> Directions
1. In the Spinach release notes, what happens when the card memory is low for the GPGPU matrix exponential function?
2. Say whether each statement agrees with the Spinach release notes. Answer yes or no and quote the deciding words. (a) Version 1.2.1217 made Tikhonov regularization available in the Optimal Control module. (b) The average Hamiltonian theory module supports theories up to second order. (c) In version 1.2.1217, powder averaging still has to be done manually.
3. List every kind of binning that the Spinach release notes say the spin system trajectory analysis module supports.

> Document extract
○ ○ ○ ○ ○ ○ ○

New features in version 1.2.1437

  • Solid Effect, Cross Effect and Overhauser DNP effect simulation (collaboration with Alexander Karabanov and Walter Kockenberger at Nottingham University). Multiple example files reproducing published literature results.
  • Krotov method and Zhu-Rabitz method as well as several new penalty functionals for the BFGS-GRAPE method in the Optimal Control module. BFGS-GRAPE method now uses an in-house implementation of LBFGS. GRAPE derivatives are now calculated using auxiliary matrix techniques.
  • Lindblad superoperator option and Nottingham DNP option in the relaxation theory module.
  • Average Hamiltonian theory module supporting Waugh and Krylov-Bogolyubov theories up to third order.
  • Spin system trajectory analysis module supporting correlation order, coherence order, spin population and spin participation binning as well as trajectory similarity analysis.
  • Generalized Fokker-Planck modules in the kernel supporting SLE and MAS calculations.
  • Hyperfine tensor and chemical shielding tensor visualization from Gaussian09 GIAO/CSGT log files using ellipsoid plots.
  • GPGPU implementation of the matrix exponential function with an automatic switch-over to CPU processing if the card memory is low.
  • PASADENA, ALTADENA and SABRE parahydrogenation simulation example files.
  • Extra assumption sets for the Hamiltonian superoperator function. 
  • Most Spinach algorithms are now taking full advantage of parallel processing on multicore machines and Matlab clusters.
  • Huge amounts of additional documentation (in the headers) and input validation (in the footers) of each function. Console output has been made more detailed and informative.

New features in version 1.2.1217

  • Stochastic Liouville Equation formalism is now supported for isotropic, axial and rhombic rotational diffusion.
  • Operator generation can now use 'electrons' and 'nuclei' as spin specifications.
  • Powder averages have been abstracted, generalized and parallelized. It is no longer necessary to do powder averaging manually.
  • Spherical averaging grid files now include tessellation information.
  • DEC (“direct expectations via Chebyshev method”) algorithm is now supported in the evolution module.
  • Automatic treatment of dilute isotopes.
  • Tikhonov regularization is now available in the Optimal Control module.
  • DEER (double electron-electron resonance) is now supported as a pulse sequence.
  • Newton series are now supported as a method of matrix exponentiation in the propagator calculation module.
  • Many infrastructure functions have been parallelized and optimized (in both efficiency and memory footprint) for large-scale simulations.
  • Levitt-DiBari thermalization has been implemented into the relaxation theory module.
  • Further examples were added for Spinach modules and procedures as well as extensive documentation in the header of each kernel function and pulse sequence.

Spinach features, version 1.1.1054

  • Provides low-dimensional matrix representations for spin operators in large spin systems and enables time domain simulation of NMR and ESR experiments on systems previously considered too big for any practical calculations. All standard techniques of NMR/ESR simulations remain the same in reduced state spaces, the only difference is smaller matrices. The details of the state space restriction method used by Spinach are presented in this paper.

○ ○ ○ ○ ○ ○ ○

> Items from a data source
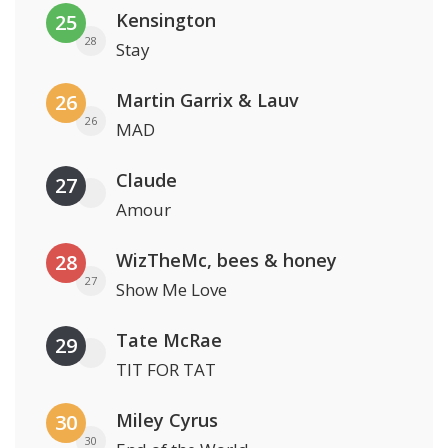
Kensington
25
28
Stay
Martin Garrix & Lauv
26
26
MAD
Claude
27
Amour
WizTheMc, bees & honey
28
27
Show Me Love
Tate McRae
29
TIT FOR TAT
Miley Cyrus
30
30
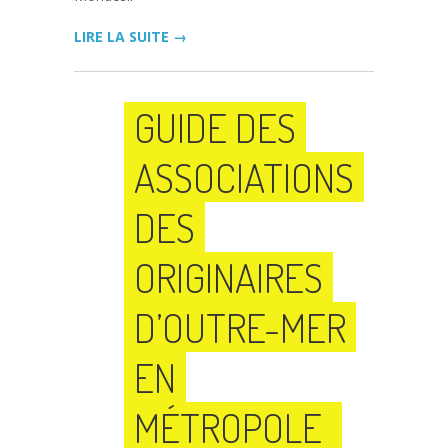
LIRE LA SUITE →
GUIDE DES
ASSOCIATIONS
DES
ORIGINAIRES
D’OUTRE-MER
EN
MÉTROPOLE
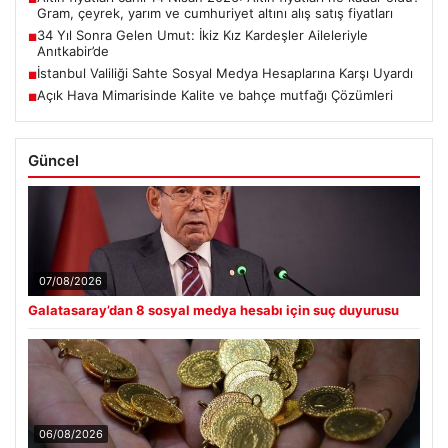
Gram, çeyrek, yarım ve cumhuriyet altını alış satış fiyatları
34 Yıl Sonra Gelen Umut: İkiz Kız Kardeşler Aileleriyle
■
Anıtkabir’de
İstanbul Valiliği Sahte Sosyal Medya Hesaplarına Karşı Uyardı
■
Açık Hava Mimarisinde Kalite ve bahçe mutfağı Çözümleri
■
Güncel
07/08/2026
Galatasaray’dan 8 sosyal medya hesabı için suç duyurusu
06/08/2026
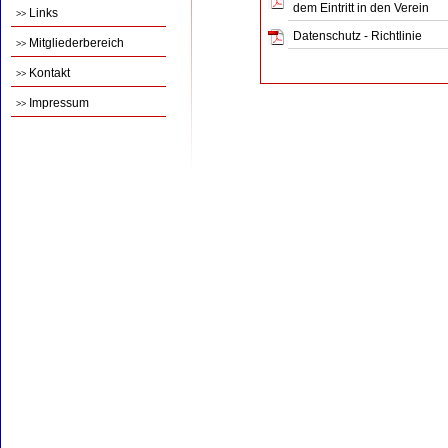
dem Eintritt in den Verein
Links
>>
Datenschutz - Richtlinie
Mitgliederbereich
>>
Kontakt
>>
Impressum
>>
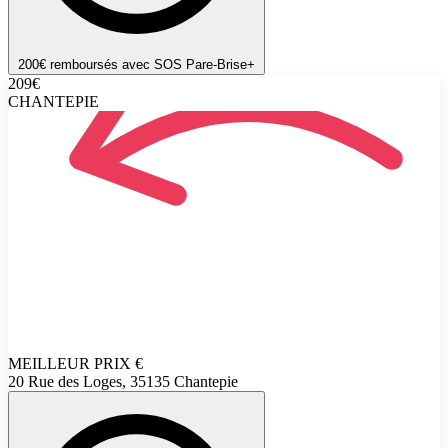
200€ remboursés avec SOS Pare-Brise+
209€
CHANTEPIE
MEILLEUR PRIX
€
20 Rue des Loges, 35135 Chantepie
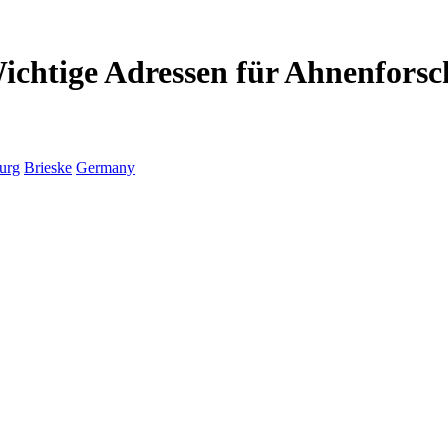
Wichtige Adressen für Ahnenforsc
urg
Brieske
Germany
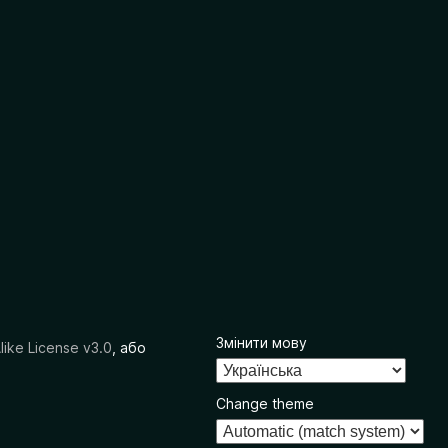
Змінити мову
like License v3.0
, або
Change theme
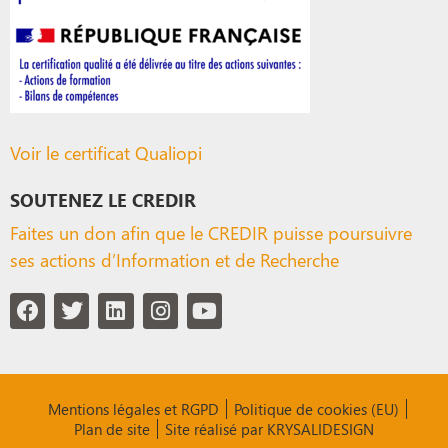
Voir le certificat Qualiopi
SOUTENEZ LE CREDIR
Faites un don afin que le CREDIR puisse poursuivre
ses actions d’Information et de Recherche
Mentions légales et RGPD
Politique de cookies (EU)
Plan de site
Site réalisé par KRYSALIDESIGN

○ ○ ○ ○ ○ ○ ○

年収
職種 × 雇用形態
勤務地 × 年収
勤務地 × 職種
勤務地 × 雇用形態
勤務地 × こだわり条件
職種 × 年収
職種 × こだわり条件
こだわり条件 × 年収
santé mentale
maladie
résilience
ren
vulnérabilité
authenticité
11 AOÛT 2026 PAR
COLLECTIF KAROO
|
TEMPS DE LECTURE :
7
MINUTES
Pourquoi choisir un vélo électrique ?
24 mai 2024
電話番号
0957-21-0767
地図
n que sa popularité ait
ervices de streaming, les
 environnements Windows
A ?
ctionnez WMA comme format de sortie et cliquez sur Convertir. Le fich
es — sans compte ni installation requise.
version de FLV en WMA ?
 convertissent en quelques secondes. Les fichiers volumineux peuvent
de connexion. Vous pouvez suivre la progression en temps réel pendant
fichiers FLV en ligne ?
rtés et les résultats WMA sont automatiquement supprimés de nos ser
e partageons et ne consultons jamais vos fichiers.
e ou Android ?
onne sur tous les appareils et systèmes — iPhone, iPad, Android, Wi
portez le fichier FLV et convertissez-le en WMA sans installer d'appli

○ ○ ○ ○ ○ ○ ○

> Answers below
1. It switches over automatically to CPU processing.

2.
(a) Yes: "Tikhonov regularization is now available in the Optimal Control module."
(b) No: "supporting Waugh and Krylov-Bogolyubov theories up to third order."
(c) No: "It is no longer necessary to do powder averaging manually."

3.
- correlation order
- coherence order
- spin population
- spin participation